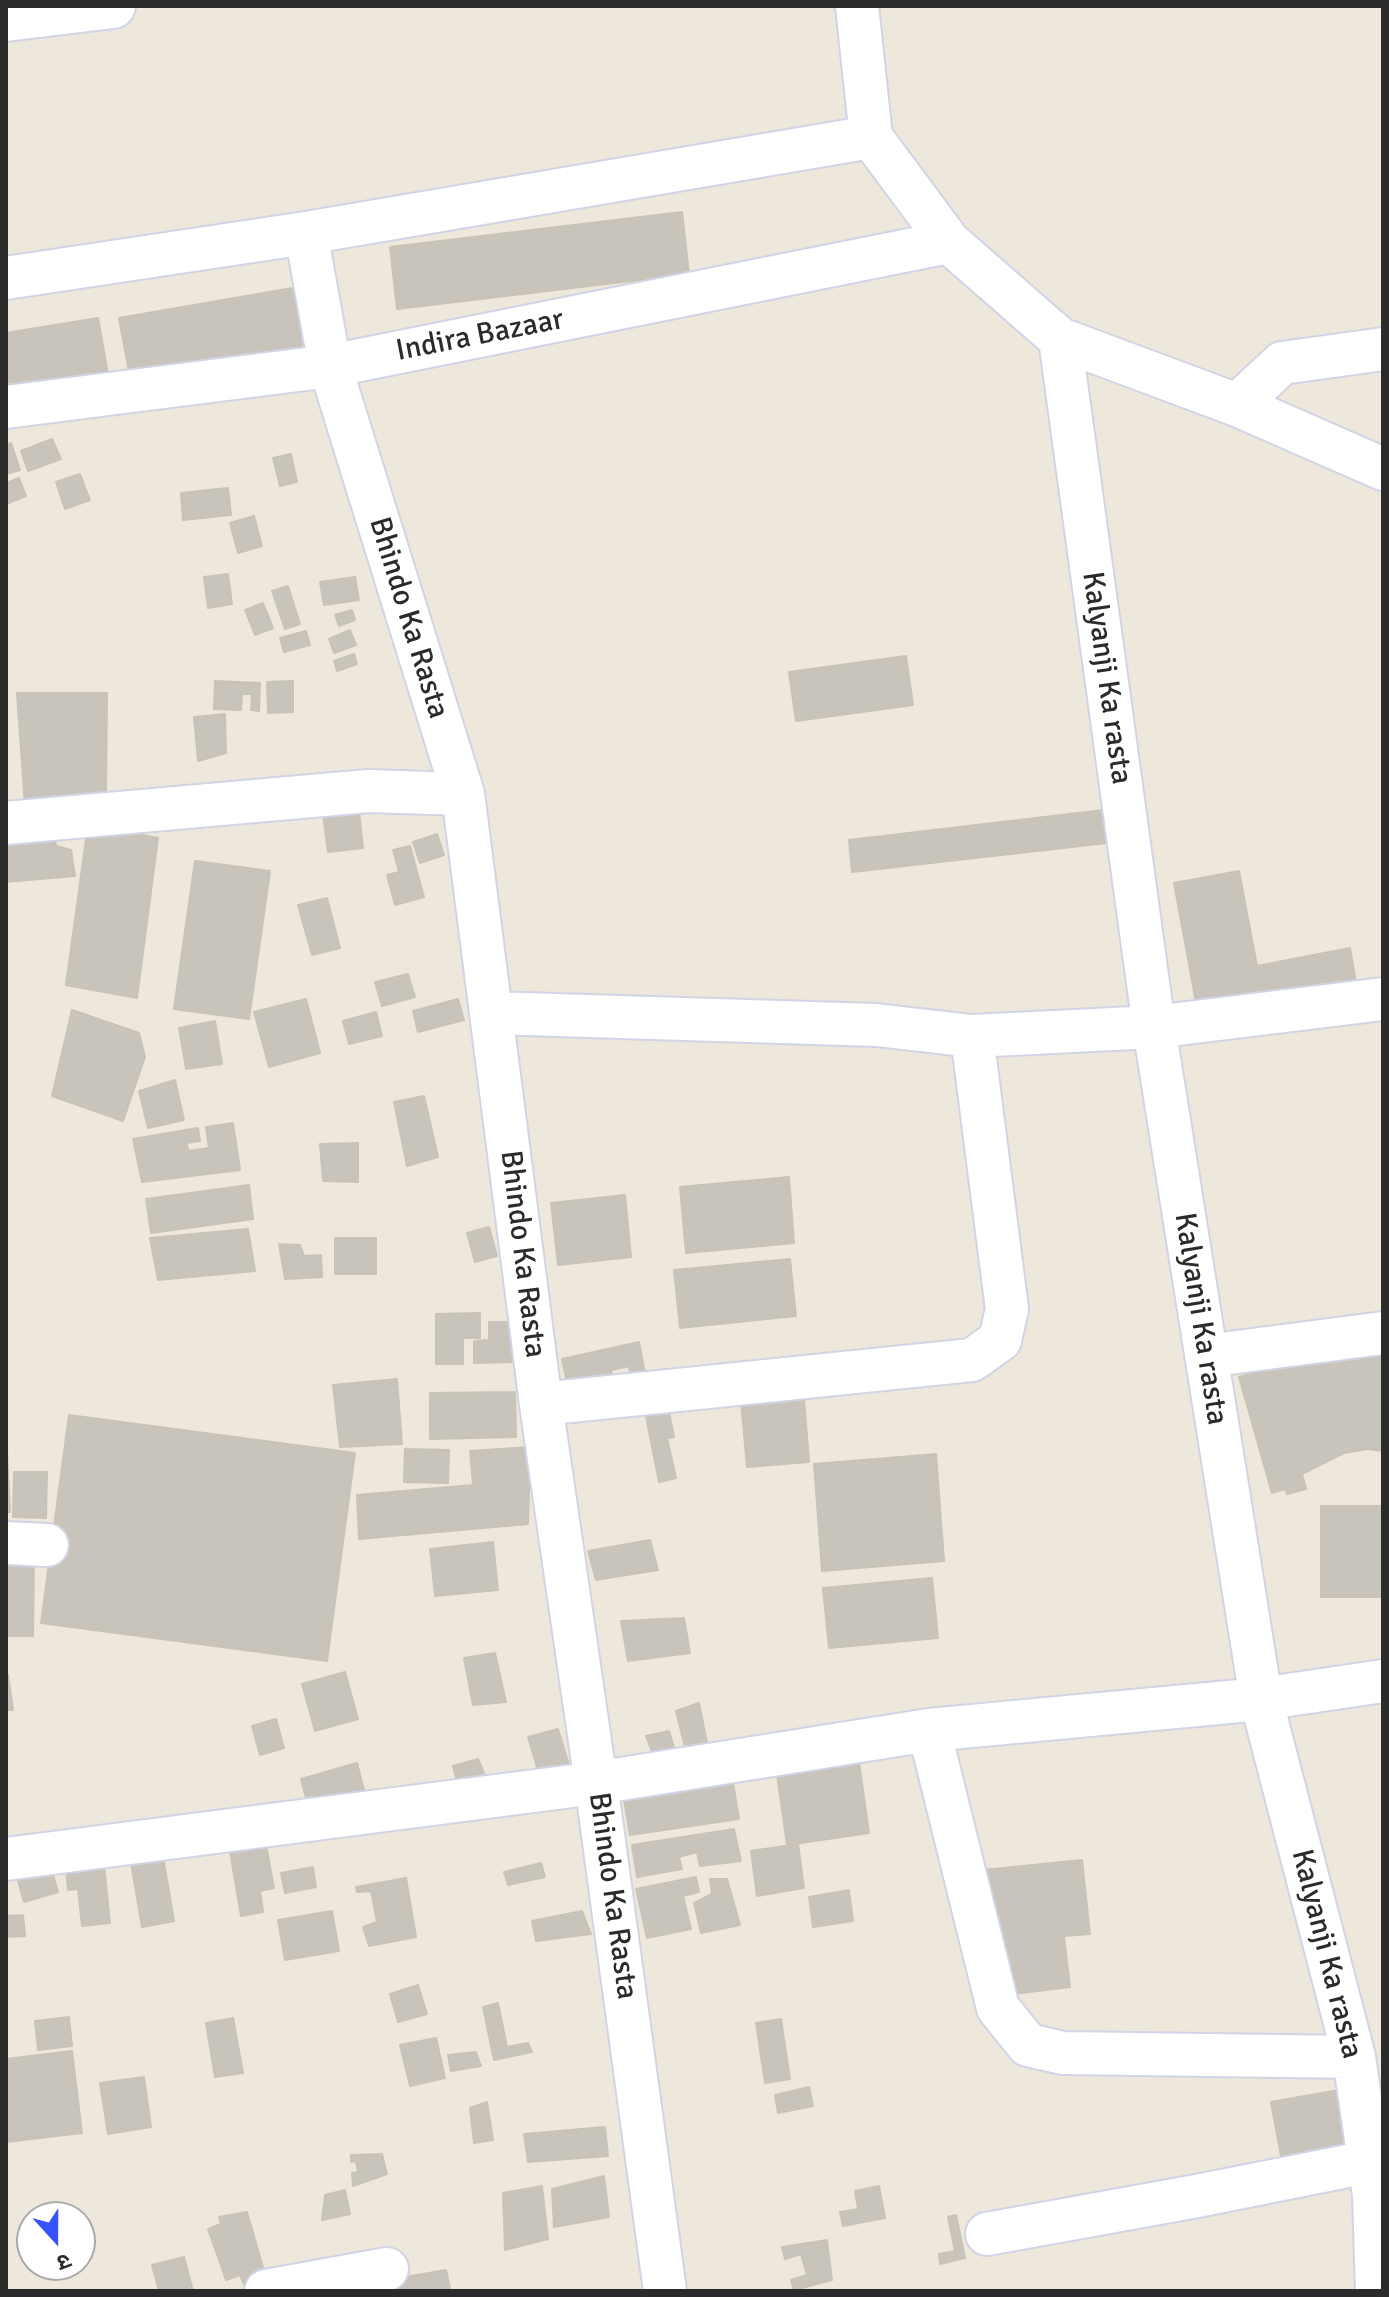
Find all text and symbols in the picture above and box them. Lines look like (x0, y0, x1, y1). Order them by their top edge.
street label: Indira Bazaar (393, 302, 567, 370)
street label: Bhindo Ka Rasta (360, 513, 456, 723)
street label: Kalyanji Ka rasta (1073, 569, 1139, 787)
street label: Bhindo Ka Rasta (491, 1148, 553, 1360)
street label: Kalyanji Ka rasta (1165, 1210, 1235, 1428)
street label: Bhindo Ka Rasta (580, 1790, 644, 2002)
street label: Kalyanji Ka rasta (1283, 1846, 1369, 2062)
north arrow (16, 2201, 96, 2281)
text: उ (53, 2247, 75, 2277)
++++++
_Directions:_
Transcribe every entry word for word, excluding images.

_Your response:_
Find all text and symbols in the picture above and box them. Lines look like (x0, y0, x1, y1). Order them by their top edge.
street label: Indira Bazaar (393, 302, 567, 370)
street label: Bhindo Ka Rasta (360, 513, 456, 723)
street label: Kalyanji Ka rasta (1073, 569, 1139, 787)
street label: Bhindo Ka Rasta (491, 1148, 553, 1360)
street label: Kalyanji Ka rasta (1165, 1210, 1235, 1428)
street label: Bhindo Ka Rasta (580, 1790, 644, 2002)
street label: Kalyanji Ka rasta (1283, 1846, 1369, 2062)
north arrow (16, 2201, 96, 2281)
text: उ (53, 2247, 75, 2277)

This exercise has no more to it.